Non mi sento desiderata dal mio uomo

  • E' la prima volta che scrivo su un forum, ma ho bisogno di avere un parere su un mio problema di coppia... Ho 46 anni e il mio compagno 48, stiamo insieme da circa 8 mesi, facciamo l'amore due massimo tre volte al mese da quando stiamo insieme. So per certo che ci amiamo tantissimo, ma sento che di base c'è un problema, mi viene detto che il sesso non è tutto, ma sinceramente in una coppia la complicità sessuale è importantissima, non mi sento desiderata dal mio uomo, anche se lui dice il contrario, continua a dare la colpa alla stanchezza del lavoro o che non si sente bene... ma se abbiamo dei giorni liberi, dunque senza stanchezza, non cambia nulla.


    Io sono una persona molto aperta a riguardo, gli ho parlato tantissime volte, ma molto spesso finiamo per litigare. Non manca a me stuzzicarlo o altro, ma ricevo sempre una negazione da parte sua e ora sono arrivata al punto che mi dà quasi fastidio quando mi cerca lui, come se io dovessi essere disponibile per i suoi bisogni quando vuole lui ma lui non si impegna quando ne ho bisogno io :pensive_face: Io lo amo tantissimo, ma questa situazione comincia a pesare perché ci terrei tanto a risolvere il problema, ma lui continua a non ammettere che la mancanza di desiderio sta rovinando tutto. Mi sento meno donna, poco desiderata e la cosa mi sta distruggendo.


    Un'altra cosa importante è che non mi bacia spesso, una volta abbiamo pure litigato perché mentre facevamo l'amore cercavo di baciarlo ma lui si girava, rispondendo che perdeva la concentrazione. Grande difficoltà anche nei preliminari, in quanto ho dovuto più volte richiedere io un po' di stimolazione per farmi eccitare, sempre tutto a richiesta. Non pratica con me sesso orale, se non per pochi secondi sempre su richiesta, e continua a dirmi che per quello ha bisogno di tempo e di più intimità, ma vi garantisco che quella non ci manca per niente, perché ciò che mi fa rabbia è che per quelle poche volte che lo facciamo la nostra intesa sessuale è meravigliosa, se non fosse per la mancanza di alcune cose e la frequenza con cui lo facciamo.

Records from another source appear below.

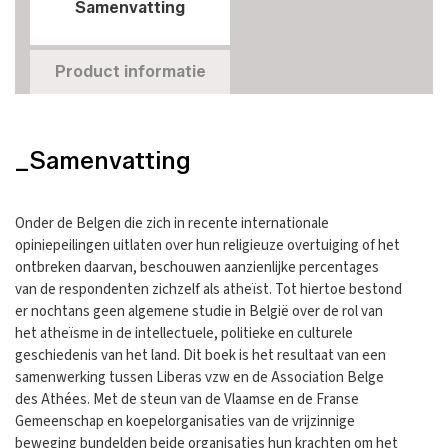
Samenvatting
Product informatie
_Samenvatting
Onder de Belgen die zich in recente internationale
opiniepeilingen uitlaten over hun religieuze overtuiging of het
ontbreken daarvan, beschouwen aanzienlijke percentages
van de respondenten zichzelf als atheïst. Tot hiertoe bestond
er nochtans geen algemene studie in België over de rol van
het atheïsme in de intellectuele, politieke en culturele
geschiedenis van het land. Dit boek is het resultaat van een
samenwerking tussen Liberas vzw en de Association Belge
des Athées. Met de steun van de Vlaamse en de Franse
Gemeenschap en koepelorganisaties van de vrijzinnige
beweging bundelden beide organisaties hun krachten om het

    La mia domanda è questa, può questa situazione rovinare il nostro rapporto a lungo andare? E come posso fare per non perderlo? Perché io lo amo e quello che voglio più di ogni altra cosa al mondo è risolvere i problemi che ho con lui :pensive_face:

  • Qubit

    Approved the thread.
  • continua a dare la colpa alla stanchezza del lavoro o che non si sente bene... ma se abbiamo dei giorni liberi, dunque senza stanchezza, non cambia nulla.

    Questa potrebbe essere una scusa, ma anche no. Ti spiego. Alcuni livelli di stress e stanchezza, oltre un certo livello diventano endemici o comunque si stratificano e cronicizzano a tal punto da inficiare il funzionamento psichico (e poi anche fisiologico) dell'individuo anche a medio-lungo termine.

    Se (SE) lui è a questi livelli: non bastano qualche giorno di stop: ne servirebbero almeno 21.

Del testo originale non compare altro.